Pendant que les titulaires enchaînaient les grandes affiches européennes, des joueurs comme Isco, Álvaro Morata, James Rodríguez, Pepe, Marco Asensio, Mateo Kovacic ou Lucas Vázquez entretenaient une concurrence permanente sans jamais faire chuter le niveau de performance de l'équipe. Tous internationaux, certains auraient même été titulaires dans la majorité des plus grands clubs européens. Ce Real-là était un modèle de gouvernance sportive, pas étonnant qu'il ait remporté trois LDC consécutives.
Cette logique existait déjà quelques années auparavant. Sous José Mourinho, le Real Madrid avait retrouvé une culture de l'exigence permanente. Karim Benzema et Gonzalo Higuaín se disputaient la pointe de l'attaque. Derrière eux, des joueurs comme José Callejón, Fabio Coentrao, Esteban Granero, Raphaël Varane ou Lassana Diarra entretenaient une émulation constante auprès des autres titulaires, chaque place devait être méritée chaque semaine.

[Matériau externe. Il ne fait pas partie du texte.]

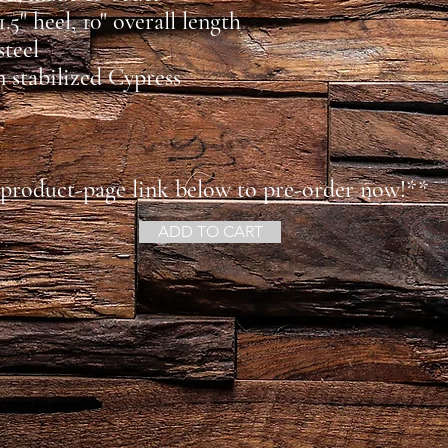
 1.5" heel, 10" overall length
steel
in stabilized Cypress
 product-page link below to pre-order now!**
ADD TO CART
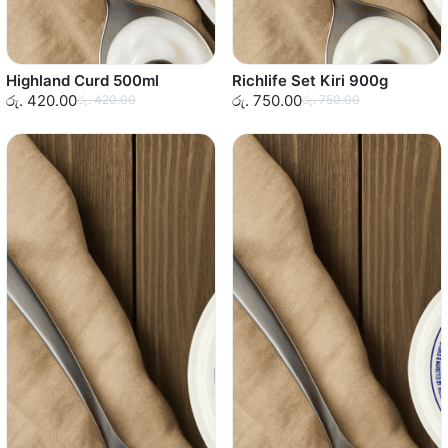
Highland Curd 500ml
Richlife Set Kiri 900g
රු. 420.00
රු. 750.00
රු. 420.00
රු. 750.00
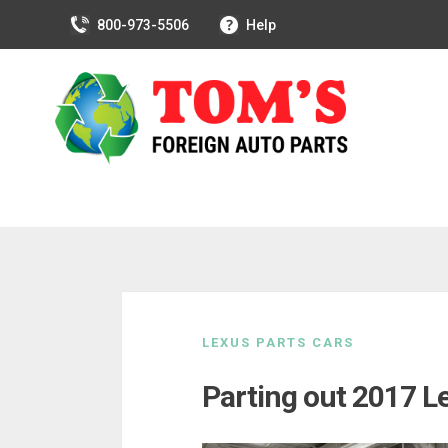
800-973-5506
Help
Skip
to
LEXUS PARTS CARS
content
Parting out 2017 L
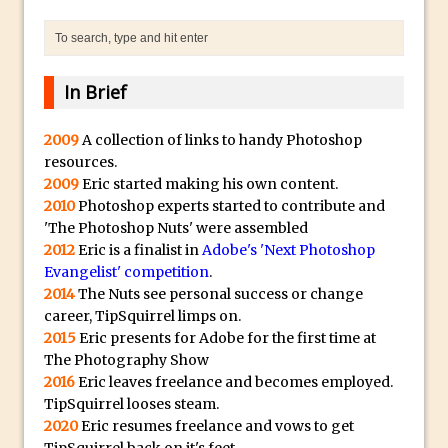
Photoshop Content Aware Scale – Skin
Tone Protection
Local Adjustments in Lightroom Mobile
In Brief
Moving and Closing the Photoshop Tool
Bar
2009
A collection of links to handy Photoshop
X-Ray Double Exposure in Photoshop
resources.
30 Second Photoshop – Scrolling
2009
Eric started making his own content.
2010
Photoshop experts started to contribute and
Blending Modes
'The Photoshop Nuts' were assembled
How to Create a Matte Effect
2012
Eric is a finalist in
Adobe's 'Next Photoshop
Using Adobe Spark Post
Evangelist' competition
.
2014
The Nuts see personal success or change
Retouching Snow in Photoshop
career, TipSquirrel limps on.
Using Libraries for Textures in
2015
Eric presents for Adobe for the first time at
Photoshop
The Photography Show
2016
Eric leaves freelance and becomes employed.
Boundary Warp in Photoshop and
TipSquirrel looses steam.
Lightroom
2020
Eric resumes freelance and vows to get
Huawei P9 First Look
TipSquirrel back on it's feet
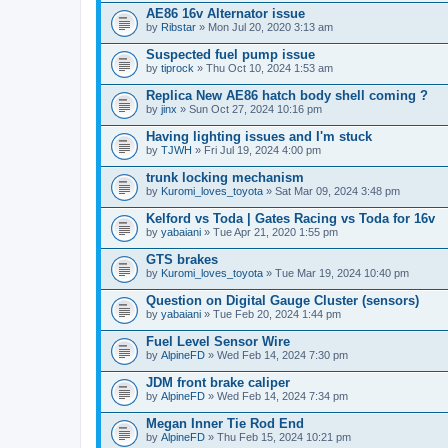
AE86 16v Alternator issue
by
Ribstar
» Mon Jul 20, 2020 3:13 am
Suspected fuel pump issue
by
tiprock
» Thu Oct 10, 2024 1:53 am
Replica New AE86 hatch body shell coming ?
by
jinx
» Sun Oct 27, 2024 10:16 pm
Having lighting issues and I'm stuck
by
TJWH
» Fri Jul 19, 2024 4:00 pm
trunk locking mechanism
by
Kuromi_loves_toyota
» Sat Mar 09, 2024 3:48 pm
Kelford vs Toda | Gates Racing vs Toda for 16v
by
yabaiani
» Tue Apr 21, 2020 1:55 pm
GTS brakes
by
Kuromi_loves_toyota
» Tue Mar 19, 2024 10:40 pm
Question on Digital Gauge Cluster (sensors)
by
yabaiani
» Tue Feb 20, 2024 1:44 pm
Fuel Level Sensor Wire
by
AlpineFD
» Wed Feb 14, 2024 7:30 pm
JDM front brake caliper
by
AlpineFD
» Wed Feb 14, 2024 7:34 pm
Megan Inner Tie Rod End
by
AlpineFD
» Thu Feb 15, 2024 10:21 pm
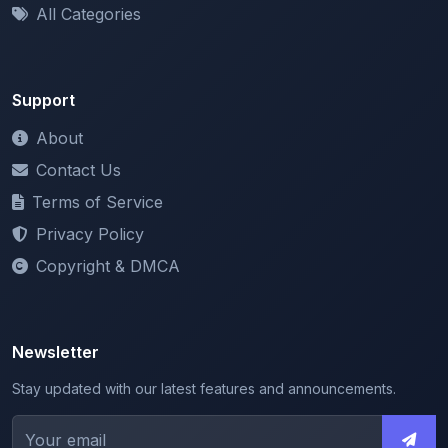
All Categories
Support
About
Contact Us
Terms of Service
Privacy Policy
Copyright & DMCA
Newsletter
Stay updated with our latest features and announcements.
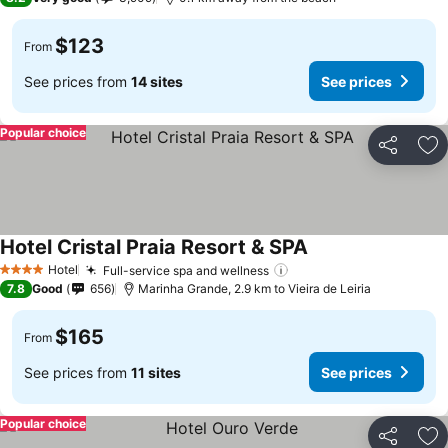
$123
From
See prices from
14 sites
See prices
Popular choice
Share
Ad
Hotel Cristal Praia Resort & SPA
Hotel
Full-service spa and wellness
4 Stars
7.8
Good
656
Marinha Grande, 2.9 km to Vieira de Leiria
$165
From
See prices from
11 sites
See prices
Popular choice
Share
Ad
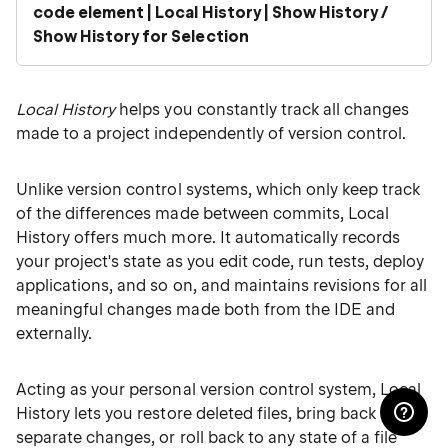
code element | Local History | Show History /
Show History for Selection
Local History
helps you constantly track all changes
made to a project independently of version control.
Unlike version control systems, which only keep track
of the differences made between commits, Local
History offers much more. It automatically records
your project's state as you edit code, run tests, deploy
applications, and so on, and maintains revisions for all
meaningful changes made both from the IDE and
externally.
Acting as your personal version control system, Local
History lets you restore deleted files, bring back
separate changes, or roll back to any state of a file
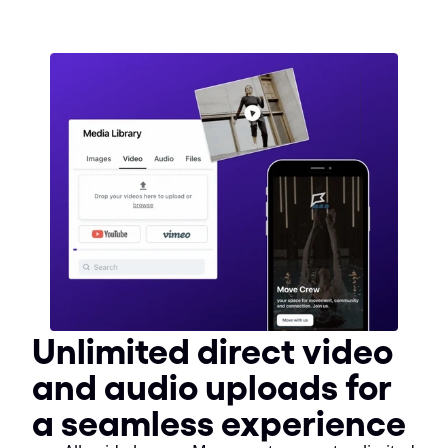
Unlimited direct video 
and audio uploads for 
a seamless experience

Les grands effectifs ne sont pas construits pour remplacer les titulaires. Ils sont construits pour empêcher les titulaires de s'installer dans le confort. C'est précisément dans cette catégorie que s'inscrit Brahim Díaz.
Lors de la saison 2023-2024, celle du doublé Liga-Ligue des champions, il a incarné ce rôle à la perfection. Avec 44 matchs disputés, 12 buts et 9 passes décisives toutes compétitions confondues, il a démontré qu'un treizième ou quatorzième joueur pouvait avoir une influence décisive sur le destin d'une saison.
À chaque fois que Carlo Ancelotti avait besoin d'une solution différente, Brahim répondait présent. Son impact allait bien au-delà des statistiques, il permettait au Real Madrid de conserver une intensité identique malgré les rotations, les blessures ou l'enchaînement des compétitions.
En revanche, les deux saisons suivantes ont été plus contrastées. Son influence s'est progressivement réduite. Sa Coupe du monde avec le Maroc n'a pas totalement dissipé ces interrogations, même si elle lui offre aujourd'hui une formidable opportunité de retrouver confiance après un parcours international déjà mouvementé.
Mais, là encore, la question dépasse sa situation personnelle. Sous les ordres du nouvel entraîneur José Mourinho, le Real Madrid aura besoin d'un effectif capable de soutenir les ambitions de Kylian Mbappé, Vinicius Júnior, Jude Bellingham ou Rodrygo sur près de soixante-dix rencontres.
Un grand Mbappé aura besoin d'un grand Brahim Díaz. Un grand Vinicius aura besoin d'un grand Brahim Díaz. Et un grand Real Madrid aura surtout besoin que l'écart entre son premier et son quatorzième, voire quinzième ou seizième joueur, soit le plus faible possible, la qualité de l'effectif du PSG de Luis Enrique, actuel double champion d'Europe le démontre.
Car c'est précisément là que se construit la domination durable. Le football moderne est devenu un sport d'effectifs bien plus qu'un sport de titulaires. Pep Guardiola avait établi à Manchester City d'avoir un effectif de 20 joueurs de très haut niveau pour gagner sur tous les tableaux. Son palmarès cityzen montre la concordance entre sa vision et les résultats. La profondeur d'effectif est devenue le gage obligatoire de succès dans des saisons à rallonge.
C'est pourquoi le retour au premier plan de Brahim Díaz serait bien plus qu'une bonne nouvelle individuelle. Il constituerait le signe que le Real Madrid retrouve l'un des fondements historiques de ses plus grands succès : un collectif où les héros ne sont pas seulement ceux qui débutent les rencontres, mais aussi ceux qui les font basculer.
L'histoire du Real Madrid l'a démontré à plusieurs reprises. Les cycles les plus victorieux ne sont pas ceux qui possèdent les onze meilleurs joueurs. Ce sont ceux qui disposent des quinze ou seize joueurs les plus proches les uns des autres en termes de niveau, d'exigence et de capacité à répondre présent lorsque l'institution en a besoin.
Si Brahim Díaz retrouve cette place, alors le Real Madrid retrouvera une partie de son identité compétitive, c'est ici que le travail de Mourinho, deuxième passage à Madrid, doit opérer.